* [WHAT YOU ARE ASKED TO DO]
Restate every record exactly as it is written, while omitting the pictures it holds.

Extracted data entries
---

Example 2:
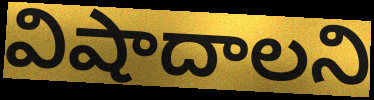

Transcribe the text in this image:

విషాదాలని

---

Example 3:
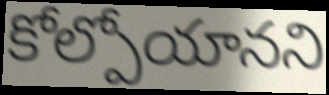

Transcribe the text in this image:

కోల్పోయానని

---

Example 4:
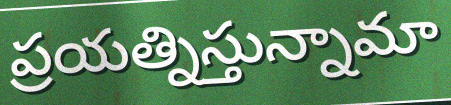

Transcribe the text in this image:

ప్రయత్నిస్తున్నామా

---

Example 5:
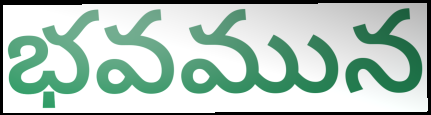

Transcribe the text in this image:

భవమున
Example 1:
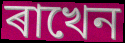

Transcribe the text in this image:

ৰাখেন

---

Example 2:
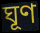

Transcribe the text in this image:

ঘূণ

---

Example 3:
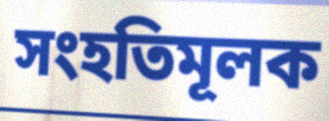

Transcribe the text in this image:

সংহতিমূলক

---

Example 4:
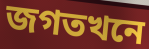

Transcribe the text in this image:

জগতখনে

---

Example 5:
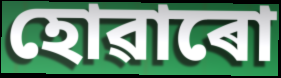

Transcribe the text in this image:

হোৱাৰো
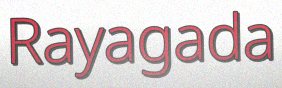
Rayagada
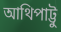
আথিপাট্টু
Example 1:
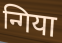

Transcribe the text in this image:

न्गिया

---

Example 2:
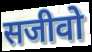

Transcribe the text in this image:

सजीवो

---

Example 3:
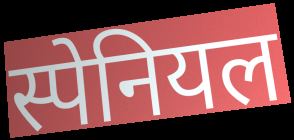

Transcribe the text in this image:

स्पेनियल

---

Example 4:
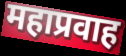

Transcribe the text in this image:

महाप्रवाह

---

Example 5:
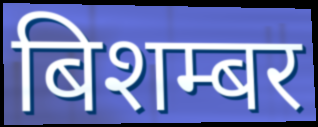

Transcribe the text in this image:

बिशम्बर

* [SOLUTION TO THIS PROBLEM]
---

Example 2:

Transcribe the text in this image:

విషాదాలని

---

Example 3:

Transcribe the text in this image:

కోల్పోయానని

---

Example 4:

Transcribe the text in this image:

ప్రయత్నిస్తున్నామా

---

Example 5:

Transcribe the text in this image:

భవమున
Example 1:

Transcribe the text in this image:

ৰাখেন

---

Example 2:

Transcribe the text in this image:

ঘূণ

---

Example 3:

Transcribe the text in this image:

সংহতিমূলক

---

Example 4:

Transcribe the text in this image:

জগতখনে

---

Example 5:

Transcribe the text in this image:

হোৱাৰো
Rayagada
আথিপাট্টু
Example 1:

Transcribe the text in this image:

न्गिया

---

Example 2:

Transcribe the text in this image:

सजीवो

---

Example 3:

Transcribe the text in this image:

स्पेनियल

---

Example 4:

Transcribe the text in this image:

महाप्रवाह

---

Example 5:

Transcribe the text in this image:

बिशम्बर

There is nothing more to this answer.